■ Dataset extract ■
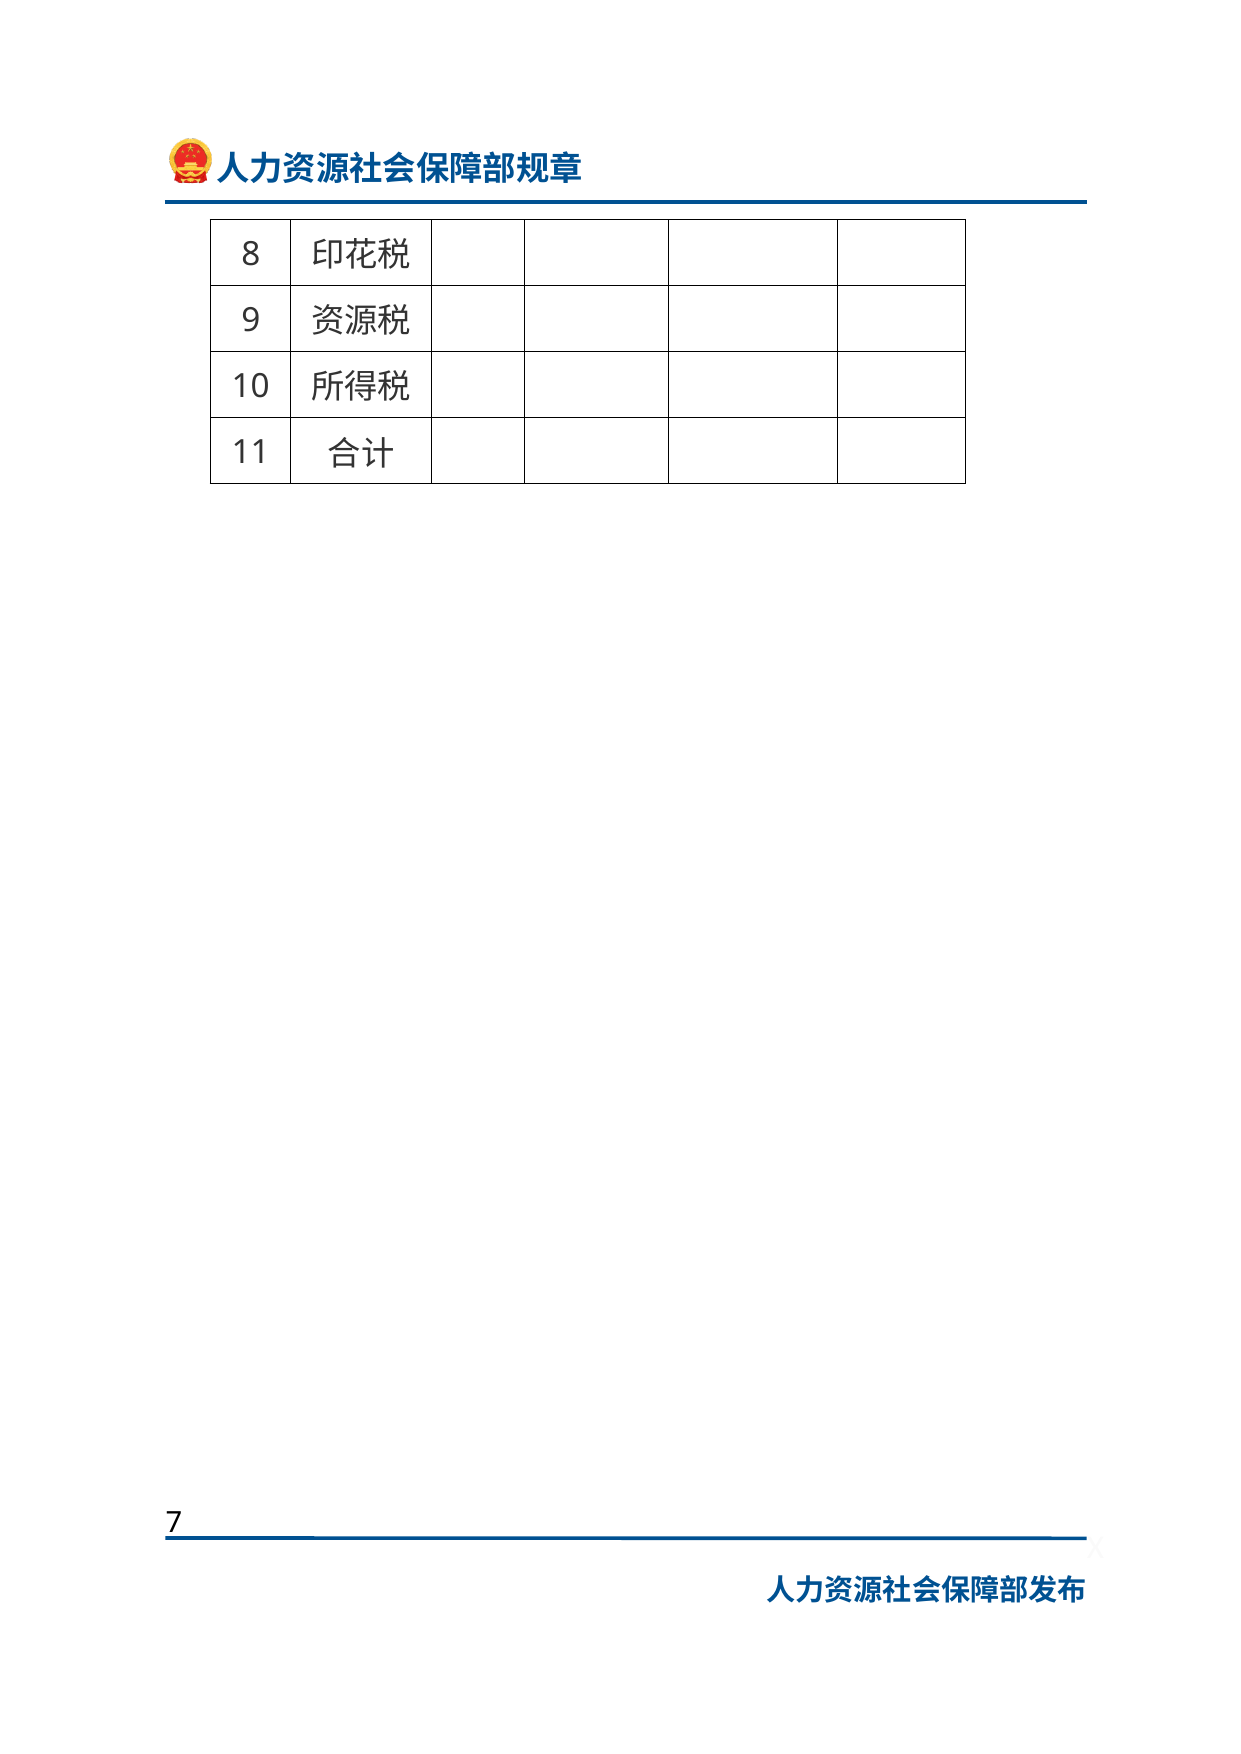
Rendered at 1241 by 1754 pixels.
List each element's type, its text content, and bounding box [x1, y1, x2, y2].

table_cell 9 [211, 286, 290, 351]
table_cell [669, 352, 837, 417]
table_cell 资源税 [291, 286, 431, 351]
table_cell [838, 286, 965, 351]
table_cell [838, 418, 965, 483]
picture [165, 136, 216, 187]
table_cell 印花税 [291, 220, 431, 285]
table_cell 11 [211, 418, 290, 483]
table_cell [669, 286, 837, 351]
table_cell [432, 352, 524, 417]
table_cell [525, 418, 668, 483]
table_cell [525, 220, 668, 285]
table_cell [432, 418, 524, 483]
table_cell [838, 220, 965, 285]
table_cell [432, 220, 524, 285]
table_cell [669, 418, 837, 483]
table_cell [432, 286, 524, 351]
table_cell [669, 220, 837, 285]
table_cell [838, 352, 965, 417]
table_cell [525, 352, 668, 417]
table_cell [525, 286, 668, 351]
table_cell 8 [211, 220, 290, 285]
table_cell 10 [211, 352, 290, 417]
table_cell 合计 [291, 418, 431, 483]
table_cell 所得税 [291, 352, 431, 417]
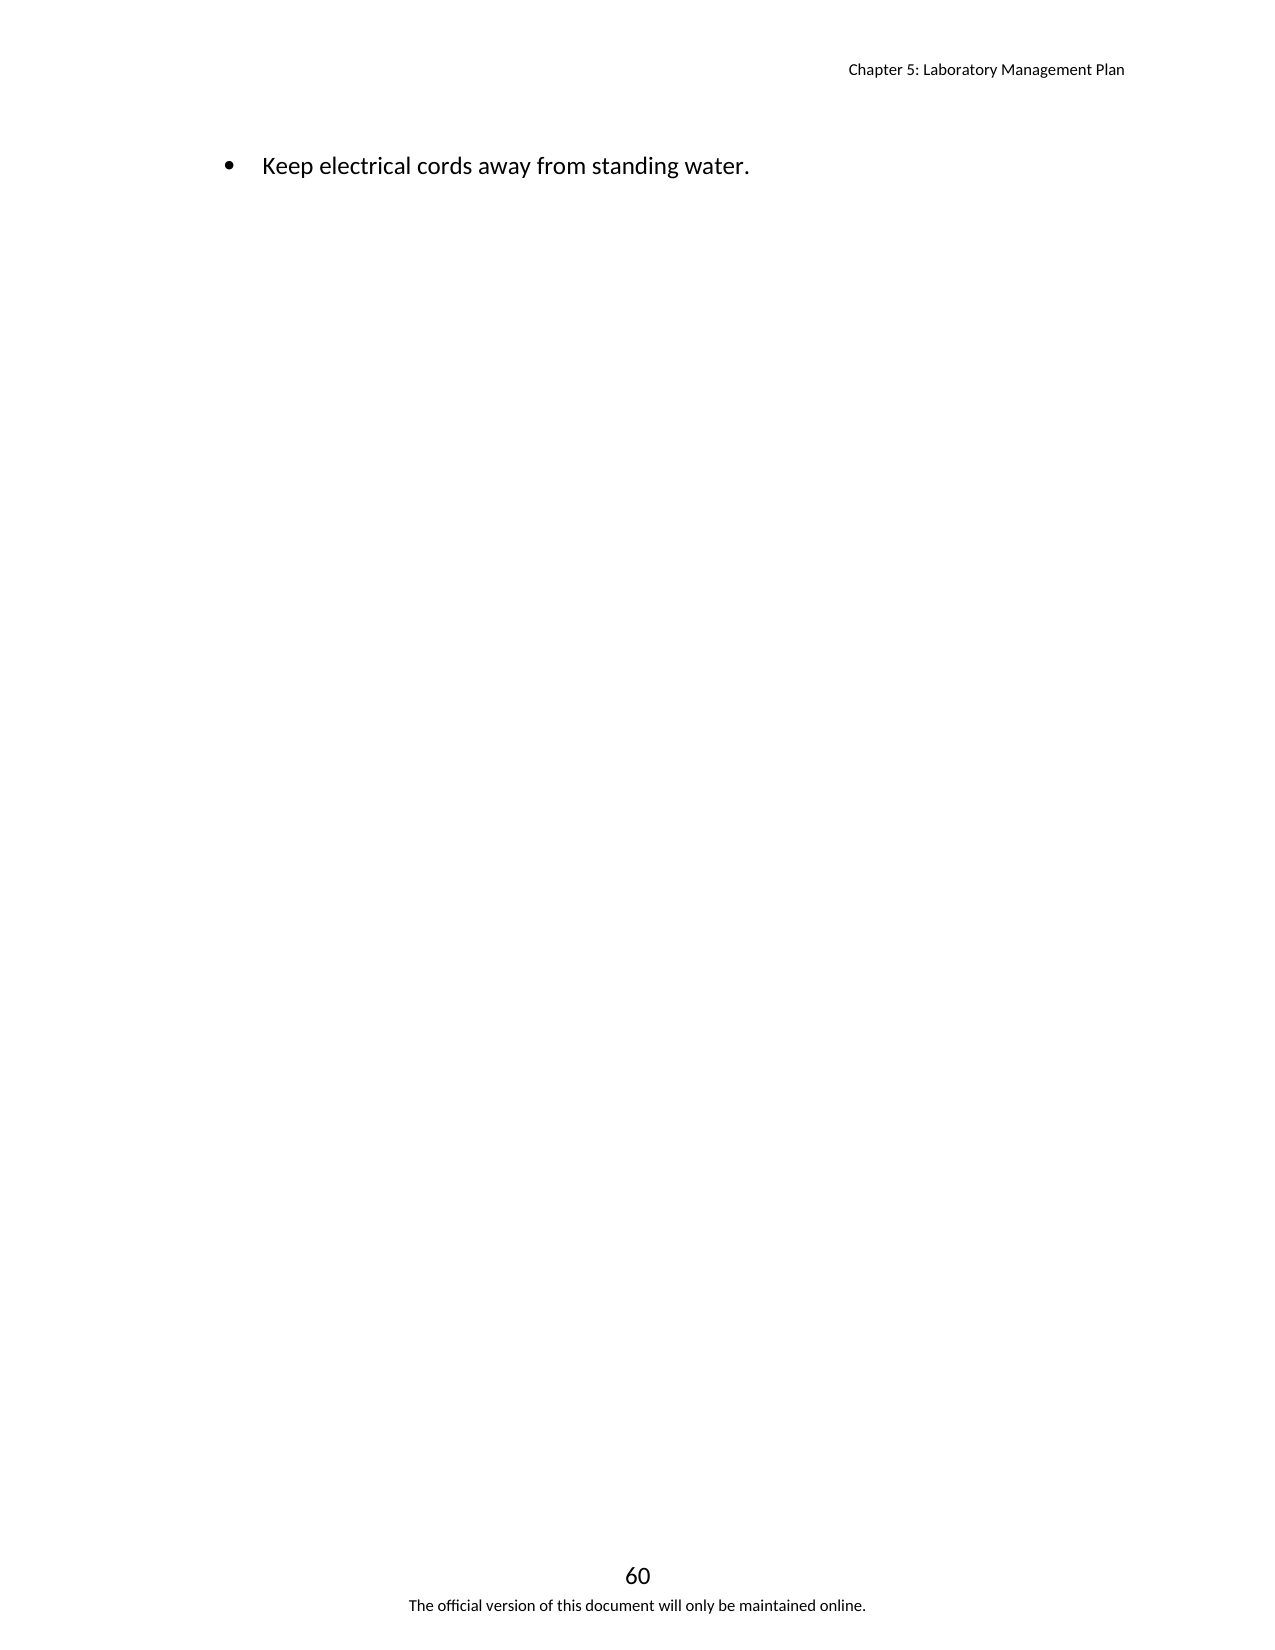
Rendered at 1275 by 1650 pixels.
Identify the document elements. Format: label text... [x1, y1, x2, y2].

list Keep electrical cords away from standing water. [225, 150, 1125, 181]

■ Your goal ■
The lines from the one holding "Identify the document" to the final line of the entries, both included, are what should be output, exactly and alone.

■ Output for this task ■
Identify the document elements. Format: label text... [x1, y1, x2, y2].

list Keep electrical cords away from standing water. [225, 150, 1125, 181]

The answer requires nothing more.